If you are looking to buy a really compatible and trustworthy wifi usb adapter for freebsd
Search ebay with these keywords copy the entire text:    RTL8812AU 1200M 5G Wireless Network Card USB 3 Wi-Fi-Receiver
and paste it on ebay search.

I'm using it right now and it is crazy compatible with freebsd out of the box !
_(and with linux  after you install the opensource driver if you are using ubuntu)
Did i mention is cheap as hell ? 
-----------------------
Second:
 Also for compatible wifi adapters you could grab a belkin f7d1101  wifi adapter which is also compatible with freebsd _


----------



## SubarcticDarner (May 7, 2019)

EDIMAX's RTL8812AU version has issues (for me). Whenever I performed an rsync to a remote file server, the interface would lock up and I'd be forced to reboot. Allegedly, -rxcsum and -rxcsum6 would do the trick but it didn't work for me. Also, the IEEE80211 stack seems to throw some errors. But it certainly was a reprieve from the issues of the RTL8192CUS implementation. Then again, it keeps causing my lagg(4) port to choke at times.

I think more work is needed before I can move it to production, which is why I've accepted plain-jane Ethernet.
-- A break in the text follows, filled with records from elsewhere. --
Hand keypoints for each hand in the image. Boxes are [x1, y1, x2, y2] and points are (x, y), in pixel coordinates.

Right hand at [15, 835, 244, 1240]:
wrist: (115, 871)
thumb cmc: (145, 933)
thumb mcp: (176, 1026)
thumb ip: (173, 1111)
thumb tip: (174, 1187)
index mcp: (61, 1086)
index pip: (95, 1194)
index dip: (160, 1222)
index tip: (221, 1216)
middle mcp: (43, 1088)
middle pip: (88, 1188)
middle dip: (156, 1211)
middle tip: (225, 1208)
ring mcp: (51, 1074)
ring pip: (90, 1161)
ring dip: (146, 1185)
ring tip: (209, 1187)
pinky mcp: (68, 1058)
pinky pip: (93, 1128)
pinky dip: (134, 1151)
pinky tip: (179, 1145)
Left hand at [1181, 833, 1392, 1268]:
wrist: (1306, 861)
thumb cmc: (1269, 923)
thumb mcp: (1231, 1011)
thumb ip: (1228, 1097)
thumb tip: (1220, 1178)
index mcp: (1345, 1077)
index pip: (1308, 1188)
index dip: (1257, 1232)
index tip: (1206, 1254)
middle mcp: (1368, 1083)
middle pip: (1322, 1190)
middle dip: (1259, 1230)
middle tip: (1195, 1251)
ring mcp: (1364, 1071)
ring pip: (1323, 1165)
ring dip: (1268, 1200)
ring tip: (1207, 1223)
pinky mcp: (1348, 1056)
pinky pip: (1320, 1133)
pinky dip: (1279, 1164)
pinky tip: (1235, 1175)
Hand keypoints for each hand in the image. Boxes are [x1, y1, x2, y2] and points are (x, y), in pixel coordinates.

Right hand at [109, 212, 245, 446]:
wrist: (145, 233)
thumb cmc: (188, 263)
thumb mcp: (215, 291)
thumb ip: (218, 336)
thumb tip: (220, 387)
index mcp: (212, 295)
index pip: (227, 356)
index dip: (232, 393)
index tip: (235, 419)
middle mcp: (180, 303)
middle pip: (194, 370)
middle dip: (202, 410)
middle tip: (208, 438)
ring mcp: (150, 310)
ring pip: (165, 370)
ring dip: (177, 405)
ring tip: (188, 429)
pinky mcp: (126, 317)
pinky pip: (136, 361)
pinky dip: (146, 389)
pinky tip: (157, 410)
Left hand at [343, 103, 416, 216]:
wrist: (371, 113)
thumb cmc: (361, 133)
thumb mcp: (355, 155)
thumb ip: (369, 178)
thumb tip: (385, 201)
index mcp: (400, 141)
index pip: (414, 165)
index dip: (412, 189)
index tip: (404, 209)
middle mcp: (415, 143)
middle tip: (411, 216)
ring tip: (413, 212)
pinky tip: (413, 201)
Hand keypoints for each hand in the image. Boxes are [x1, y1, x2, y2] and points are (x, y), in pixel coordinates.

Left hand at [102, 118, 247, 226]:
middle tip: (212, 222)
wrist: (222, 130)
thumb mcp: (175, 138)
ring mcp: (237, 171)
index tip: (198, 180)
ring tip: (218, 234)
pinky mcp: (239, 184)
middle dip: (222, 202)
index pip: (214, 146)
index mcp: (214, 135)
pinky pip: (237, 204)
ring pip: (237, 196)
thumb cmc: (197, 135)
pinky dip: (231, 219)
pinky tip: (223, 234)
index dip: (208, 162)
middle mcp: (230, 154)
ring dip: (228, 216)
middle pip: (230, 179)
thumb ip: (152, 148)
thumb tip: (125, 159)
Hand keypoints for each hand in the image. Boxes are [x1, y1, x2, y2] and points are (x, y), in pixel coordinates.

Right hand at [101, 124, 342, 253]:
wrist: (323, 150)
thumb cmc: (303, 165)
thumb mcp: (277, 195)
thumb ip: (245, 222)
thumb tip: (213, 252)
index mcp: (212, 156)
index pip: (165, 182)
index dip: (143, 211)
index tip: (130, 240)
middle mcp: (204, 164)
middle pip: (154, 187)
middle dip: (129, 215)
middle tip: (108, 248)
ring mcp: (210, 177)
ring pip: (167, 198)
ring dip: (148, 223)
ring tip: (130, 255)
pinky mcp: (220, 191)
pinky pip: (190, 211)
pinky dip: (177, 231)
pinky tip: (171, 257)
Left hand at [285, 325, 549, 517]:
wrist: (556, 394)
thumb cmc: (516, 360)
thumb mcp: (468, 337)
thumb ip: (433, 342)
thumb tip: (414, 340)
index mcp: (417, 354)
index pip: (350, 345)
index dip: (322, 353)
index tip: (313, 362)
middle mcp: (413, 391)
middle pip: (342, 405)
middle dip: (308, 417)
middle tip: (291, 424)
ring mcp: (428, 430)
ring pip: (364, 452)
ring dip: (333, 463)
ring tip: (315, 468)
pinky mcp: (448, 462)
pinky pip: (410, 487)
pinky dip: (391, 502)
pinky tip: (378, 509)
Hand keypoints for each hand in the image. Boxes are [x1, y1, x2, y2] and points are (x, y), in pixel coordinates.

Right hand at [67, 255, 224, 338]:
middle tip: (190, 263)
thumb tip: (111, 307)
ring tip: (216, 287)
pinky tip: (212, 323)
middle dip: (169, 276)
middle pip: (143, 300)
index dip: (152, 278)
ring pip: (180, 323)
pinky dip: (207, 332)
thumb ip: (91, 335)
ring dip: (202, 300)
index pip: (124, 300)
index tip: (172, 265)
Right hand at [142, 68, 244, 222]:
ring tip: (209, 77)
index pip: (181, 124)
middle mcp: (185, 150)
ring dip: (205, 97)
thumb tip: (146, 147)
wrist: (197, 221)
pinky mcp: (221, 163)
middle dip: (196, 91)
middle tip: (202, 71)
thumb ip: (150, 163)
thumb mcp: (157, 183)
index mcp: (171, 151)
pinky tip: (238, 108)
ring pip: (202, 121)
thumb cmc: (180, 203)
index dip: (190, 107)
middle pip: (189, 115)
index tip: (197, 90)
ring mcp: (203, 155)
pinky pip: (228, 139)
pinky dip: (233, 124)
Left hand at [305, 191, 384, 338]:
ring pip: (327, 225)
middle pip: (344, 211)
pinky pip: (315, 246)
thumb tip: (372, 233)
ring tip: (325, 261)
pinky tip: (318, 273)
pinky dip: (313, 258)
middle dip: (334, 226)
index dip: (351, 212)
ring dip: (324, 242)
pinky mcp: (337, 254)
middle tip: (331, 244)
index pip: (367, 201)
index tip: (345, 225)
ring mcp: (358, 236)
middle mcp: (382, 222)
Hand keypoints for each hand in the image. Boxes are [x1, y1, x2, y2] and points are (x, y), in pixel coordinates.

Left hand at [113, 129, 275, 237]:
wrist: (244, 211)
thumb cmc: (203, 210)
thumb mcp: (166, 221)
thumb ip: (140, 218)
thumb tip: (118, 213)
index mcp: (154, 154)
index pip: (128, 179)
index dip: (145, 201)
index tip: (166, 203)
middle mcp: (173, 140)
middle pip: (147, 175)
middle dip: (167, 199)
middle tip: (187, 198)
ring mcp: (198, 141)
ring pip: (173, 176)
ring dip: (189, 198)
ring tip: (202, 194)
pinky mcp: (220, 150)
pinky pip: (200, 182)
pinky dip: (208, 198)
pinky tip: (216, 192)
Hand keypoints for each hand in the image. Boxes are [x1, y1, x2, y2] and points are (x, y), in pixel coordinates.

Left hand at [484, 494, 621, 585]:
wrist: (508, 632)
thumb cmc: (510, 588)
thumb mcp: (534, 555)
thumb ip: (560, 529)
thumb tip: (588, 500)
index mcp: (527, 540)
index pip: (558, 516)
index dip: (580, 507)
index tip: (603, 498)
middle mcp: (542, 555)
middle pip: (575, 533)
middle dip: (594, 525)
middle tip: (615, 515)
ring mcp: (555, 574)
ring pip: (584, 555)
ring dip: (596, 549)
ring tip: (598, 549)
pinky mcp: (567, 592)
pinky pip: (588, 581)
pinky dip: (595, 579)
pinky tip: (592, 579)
Speaking of which, does anyone have reference sheets for programming these chipsets? I'd like to review the implementations. Or is the only option to refer to the mini-CD's source (for Linux) provided by the manufacturer?


----------



## christhegeek (May 9, 2019)

I have tested streaming video and downloading(for many days/nights) and other adapters may have problems with that stop working or something this was the most trustworthy and i have tested a hell out of wifi adapters .




SubarcticDarner said:


> EDIMAX's RTL8812AU version has issues (for me). Whenever I performed an rsync to a remote file server, the interface would lock up and I'd be forced to reboot. Allegedly, -rxcsum and -rxcsum6 would do the trick but it didn't work for me. Also, the IEEE80211 stack seems to throw some errors. But it certainly was a reprieve from the issues of the RTL8192CUS implementation. Then again, it keeps causing my lagg(4) port to choke at times.
> 
> I think more work is needed before I can move it to production, which is why I've accepted plain-jane Ethernet.
> 
> Speaking of which, does anyone have reference sheets for programming these chipsets? I'd like to review the implementations. Or is the only option to refer to the mini-CD's source (for Linux) provided by the manufacturer?


----------



## SubarcticDarner (May 15, 2019)

christhegeek said:


> I have tested streaming video and downloading(for many days/nights) and other adapters may have problems with that stop working or something this was the most trustworthy and i have tested a hell out of wifi adapters .



May I know which FreeBSD version you're having such success? My issue, with my adapter, is seen on FreeBSD 12.0-RELEASE-p3.

Also, do you have a link to a blog/article for "testing" these adapters? I've done just simple ICMP-echo - 100x and HTTP GET for files of sized 1M, 10M, 100M, and 1000M. In OpenBSD, tcpbench comes standard; would I have to learn how to use netperf?


----------



## scottro (May 15, 2019)

I had ordered a DLink adapter, FreeBSD didn't even see it.  :-(.  



			https://www.amazon.com/gp/product/B00CL58JYQ/ref=ppx_yo_dt_b_search_asin_title?ie=UTF8&psc=1


----------



## SubarcticDarner (May 15, 2019)

scottro said:


> I had ordered a DLink adapter, FreeBSD didn't even see it.  :-(.
> 
> 
> 
> https://www.amazon.com/gp/product/B00CL58JYQ/ref=ppx_yo_dt_b_search_asin_title?ie=UTF8&psc=1


I'd review the `VID:PID` of the device; it may not be in the probe list, https://wikidevi.com/wiki/D-Link_DWA-171_rev_A1
FreeBSD/12.0-REL usbdevs


----------